Texto fornecido
____________________

Dalmo graduou-se pela FD em 1957. Em 1963 foi aprovado no concurso para livre-docente em Teoria Geral do Estado, passando a integrar o corpo docente da USP no ano seguinte. Em 1974, venceu o concurso de títulos e provas para professor titular de Teoria Geral do Estado, “formando gerações de alunos até sua aposentadoria, em 2001”, como destaca matéria publicada no site da FD. Foi diretor da faculdade de 1986 a 1990. Na gestão da prefeita Luiza Erundina (então no PT), Dalmo foi secretário dos Negócios Jurídicos da Prefeitura do Município de São Paulo (entre 1990 e 1992).

“Defender os direitos humanos durante a Ditadura exigia coragem. Ser membro, e ainda mais, presidente da Comissão de Justiça e Paz, exigia muita coragem”, comentou, a pedido do Informativo Adusp , a jornalista britânica Jan Rocha, que foi correspondente da BBC no Brasil durante a Ditadura Militar.

____________________

Registros fornecidos
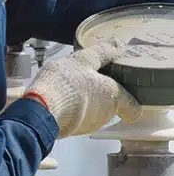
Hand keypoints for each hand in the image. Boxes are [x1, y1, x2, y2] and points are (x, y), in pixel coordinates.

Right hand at [23, 38, 140, 137]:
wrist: (41, 109)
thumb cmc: (66, 83)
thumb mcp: (83, 59)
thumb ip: (103, 53)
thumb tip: (118, 45)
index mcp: (114, 98)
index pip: (133, 107)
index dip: (130, 99)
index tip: (123, 91)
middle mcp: (105, 115)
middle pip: (110, 105)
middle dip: (100, 94)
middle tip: (87, 79)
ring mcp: (88, 125)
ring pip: (92, 111)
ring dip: (84, 101)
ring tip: (69, 86)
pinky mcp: (71, 130)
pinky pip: (76, 118)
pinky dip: (71, 109)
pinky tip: (60, 97)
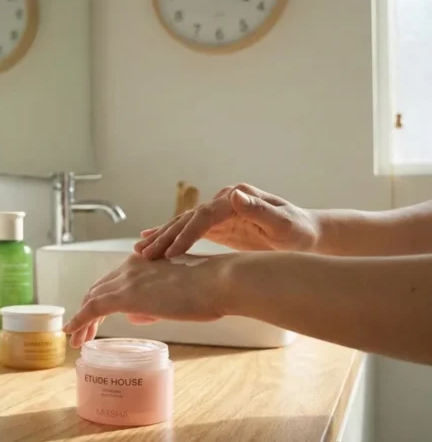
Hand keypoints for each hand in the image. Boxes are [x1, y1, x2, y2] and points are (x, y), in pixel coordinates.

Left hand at [63, 254, 230, 347]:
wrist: (220, 281)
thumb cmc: (210, 289)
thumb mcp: (178, 294)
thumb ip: (153, 303)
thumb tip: (134, 317)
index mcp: (144, 261)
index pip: (114, 281)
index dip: (102, 299)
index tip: (98, 316)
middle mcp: (131, 266)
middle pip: (99, 289)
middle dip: (88, 310)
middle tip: (83, 331)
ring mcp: (127, 280)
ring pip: (92, 299)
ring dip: (82, 320)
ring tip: (76, 339)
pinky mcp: (126, 295)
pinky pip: (92, 309)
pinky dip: (79, 321)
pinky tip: (72, 334)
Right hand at [136, 184, 319, 259]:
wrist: (308, 236)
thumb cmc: (300, 233)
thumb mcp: (284, 224)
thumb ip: (260, 210)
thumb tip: (234, 194)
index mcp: (238, 198)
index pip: (204, 216)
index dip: (186, 234)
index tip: (171, 252)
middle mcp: (225, 201)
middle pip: (188, 219)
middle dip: (166, 236)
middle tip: (146, 253)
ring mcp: (220, 212)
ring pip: (184, 225)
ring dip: (162, 237)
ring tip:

____________________

Aplicando a leitura
A - Responda com base no texto sobre Dalmo:
(i) Em que ano Dalmo se formou pela FD?
(ii) Em que período Dalmo foi diretor da faculdade?
(iii) Jan Rocha foi correspondente de qual emissora no Brasil durante a Ditadura Militar?
B - Copie palavra por palavra, do texto sobre Dalmo, o trecho que vai de "Dalmo graduou-se pela" até "a Ditadura Militar.".

Respostas por tarefa
A -
(i) Em 1957.
(ii) De 1986 a 1990.
(iii) Da BBC.

B -
Dalmo graduou-se pela FD em 1957. Em 1963 foi aprovado no concurso para livre-docente em Teoria Geral do Estado, passando a integrar o corpo docente da USP no ano seguinte. Em 1974, venceu o concurso de títulos e provas para professor titular de Teoria Geral do Estado, “formando gerações de alunos até sua aposentadoria, em 2001”, como destaca matéria publicada no site da FD. Foi diretor da faculdade de 1986 a 1990. Na gestão da prefeita Luiza Erundina (então no PT), Dalmo foi secretário dos Negócios Jurídicos da Prefeitura do Município de São Paulo (entre 1990 e 1992).

“Defender os direitos humanos durante a Ditadura exigia coragem. Ser membro, e ainda mais, presidente da Comissão de Justiça e Paz, exigia muita coragem”, comentou, a pedido do Informativo Adusp , a jornalista britânica Jan Rocha, que foi correspondente da BBC no Brasil durante a Ditadura Militar.